En France, malgré une économie de la construction qui se porte bien, la crise du logement qui affecte particulièrement les zones tendues, perdure. Il est nécessaire de poursuivre les constructions pour pallier la crise. Cependant il convient de préserver les terres agricoles, et certains centres-villes sont déjà très denses. Alors où construire ? La division de pavillons ou de parcelles pour construire un nouveau bâtiment apparaît comme une solution, parmi d’autres, afin de créer du logement en France. Les freins psychologiques, financiers et techniques restent cependant nombreux.

« Nous ne pouvons pas continuer à aménager et à urbaniser le territoire comme nous l’avons fait ces cinquante dernières années. Nous vivons une forme de révolution de l’aménagement du territoire. Les objectifs très ambitieux de la loi “climat et résilience” vont bousculer la gouvernance territoriale du bloc local en raison des efforts très importants qu’il faudra consentir. Et de la pédagogie à réaliser auprès des habitants, mais aussi des élus. » ­Michel ­Heinrich, président de la fédération des Scot.

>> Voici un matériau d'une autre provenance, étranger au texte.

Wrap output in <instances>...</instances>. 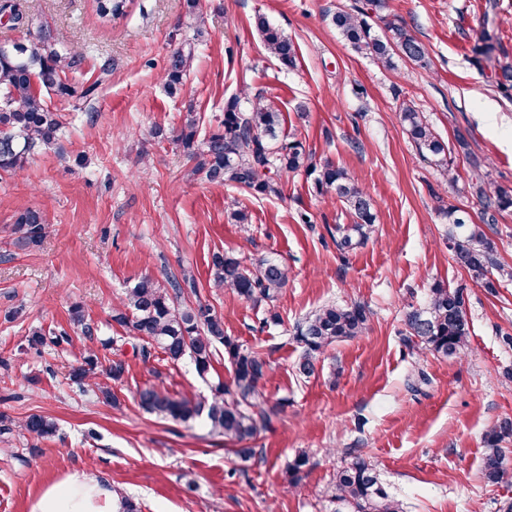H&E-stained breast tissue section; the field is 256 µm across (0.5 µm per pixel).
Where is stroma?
<instances>
[{"mask_svg":"<svg viewBox=\"0 0 512 512\" xmlns=\"http://www.w3.org/2000/svg\"><path fill=\"white\" fill-rule=\"evenodd\" d=\"M16 2L57 45L83 52L72 85L102 76L106 63L112 72L82 109L47 95L62 121L56 148L39 151L21 174L0 175V414L15 423L47 415L59 427L49 439L0 434V512H29L47 485L83 470L142 512H335L329 487L352 448L404 512H502L512 502V438L501 444L502 483L484 482L482 456L486 431L512 418V345L503 340L512 335V280L495 278L490 289L473 282L453 261L446 232L449 207H459L512 266V209H485L469 188L480 175L512 187V90L497 87L500 66L512 64V0H387V14L414 31L428 61L400 59L392 69L356 54L331 23L336 11L368 0H200L204 34L173 95L160 76L170 52L194 37L183 0H131L127 16L107 25L93 0ZM260 14L295 42L294 68L264 50ZM241 93L245 110L259 95L273 101L280 139L344 168L373 197L376 226L364 246L340 255L332 232L350 217L306 171L282 173L279 195L267 198L190 176L175 140L186 114L217 130L225 102ZM408 101L446 154L418 153L398 118ZM459 133L470 154L455 149ZM25 208L45 212L49 233L22 252L10 229ZM237 210L247 224L235 223ZM216 252L248 264L276 257L288 284L271 306L238 298L213 285ZM186 268L197 291L184 303L210 305L225 335L264 354L269 398L283 405L253 440L258 457L245 469L204 419L158 418L137 400L149 386L211 400L212 385L232 379L229 361L217 359L205 380L191 358L173 364L159 350L142 358L140 340L112 319L142 277L164 285ZM439 285L465 286L468 295L472 336L451 359L403 343L408 307ZM327 302L367 305L369 329L328 347L314 376L298 377L295 328ZM77 305L92 335L74 330ZM35 330L45 344H30ZM63 331L71 343L55 344ZM91 354L103 368L126 363L112 385L117 404L73 380ZM418 368L428 381L414 391ZM302 450L310 464L294 485L288 464Z\"/></svg>","mask_w":512,"mask_h":512,"instance_id":"stroma-1","label":"stroma"}]
</instances>
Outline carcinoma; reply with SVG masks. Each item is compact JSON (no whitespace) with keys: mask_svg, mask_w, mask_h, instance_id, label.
<instances>
[{"mask_svg":"<svg viewBox=\"0 0 512 512\" xmlns=\"http://www.w3.org/2000/svg\"><path fill=\"white\" fill-rule=\"evenodd\" d=\"M95 15L110 23L127 13V0H94ZM369 14L355 8L338 11L332 24L353 51L376 59L386 68L394 67V57L412 62L425 58L424 45L407 24L397 16L385 20L388 36L375 33ZM256 29L265 51L279 64L290 69L296 65L294 42L264 16H257ZM194 42H185L172 51L164 69V87L176 92L189 68L195 52ZM83 55L74 48L57 47L51 33L39 29L23 41L0 42V172L22 171L39 150L57 144L62 128L60 115L50 109L42 92L74 96L69 75L80 70ZM109 67L101 70V78L81 88L76 101L88 102L96 97ZM400 120L409 139L422 153L439 156L448 146L423 119L411 103L403 104ZM282 113L272 102L258 100L248 112L234 97L224 105L221 128L198 139V118L188 115L177 135L187 156L194 162L192 173L201 174L214 184L232 183L256 196L280 193L277 175L283 170L304 169L314 176L318 193L333 191L345 205L351 223L336 225L334 242L342 254L363 244L374 232V201L340 167L329 161L319 165L299 142L273 145L281 126ZM471 193L484 207L495 210L512 208V189L490 187L481 178L471 183ZM448 248L453 259L475 282L494 288L493 270L512 278L494 258V244L478 227L472 225L466 212L448 209ZM48 233L47 219L39 209L16 213L12 223L13 244L34 249ZM214 284L238 297L270 306L269 320L278 322L279 315L271 305L288 281V268L278 259L264 257L249 267L237 257L215 253L212 256ZM197 294V282L189 271L165 288L150 277L141 278L120 299L112 320L129 328L140 341V353L150 356L157 347L173 362L190 357L198 375L206 377L224 348L233 369V387L222 384L215 388L211 401L174 399L153 388L138 392L139 403L150 413L175 420L190 421L205 416L212 432L224 440L241 443L255 438L280 413V405L269 403L265 395L270 364L265 356L230 336L224 335V319L201 302L181 307L178 300L185 293ZM370 310L361 303L328 302L308 314L298 325L293 340L303 348L295 364L297 374L308 377L315 373L319 357L335 343L363 335L368 329ZM403 341L413 351L429 350L445 357L460 354L471 334L466 302L461 288L431 289L426 306L408 311ZM97 358L88 356L72 377L81 384L96 378ZM20 431L41 439L55 436L56 422L42 414H31L19 424ZM512 436V421L503 420L485 435L483 475L496 484L504 475L500 443ZM331 497L347 512H404L403 505L384 488L375 468L362 455L353 456L336 470Z\"/></svg>","mask_w":512,"mask_h":512,"instance_id":"obj_1","label":"carcinoma"}]
</instances>
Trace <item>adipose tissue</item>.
Wrapping results in <instances>:
<instances>
[{"instance_id":"1","label":"adipose tissue","mask_w":512,"mask_h":512,"mask_svg":"<svg viewBox=\"0 0 512 512\" xmlns=\"http://www.w3.org/2000/svg\"><path fill=\"white\" fill-rule=\"evenodd\" d=\"M121 505L111 486L98 478L75 472L46 487L30 512H120Z\"/></svg>"}]
</instances>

Constat de la périurbanisation

Ces soixante dernières années, la France a connu un vaste mouvement de périurbanisation qui s’est traduit par des formes urbaines très consommatrices d’espace. Cette périurbanisation a fait l’objet de nombreuses critiques, tant pour l’artificialisation des terres agricoles, que pour le recours à la voiture individuelle et l’instauration d’un certain entre-soi social qu’elle génère.

Pourtant, loin de se réduire à ces idées reçues, le périurbain connaît aujourd’hui une certaine maturité et se révèle être un espace divers, qui se diversifie de plus en plus. La population, les activités, et les mobilités s’y diversifient. Il en va de même pour les types de construction : si 90% du périurbain est actuellement constitué de maisons individuelles, 40 % de la production de logement y est le fait du logement collectif.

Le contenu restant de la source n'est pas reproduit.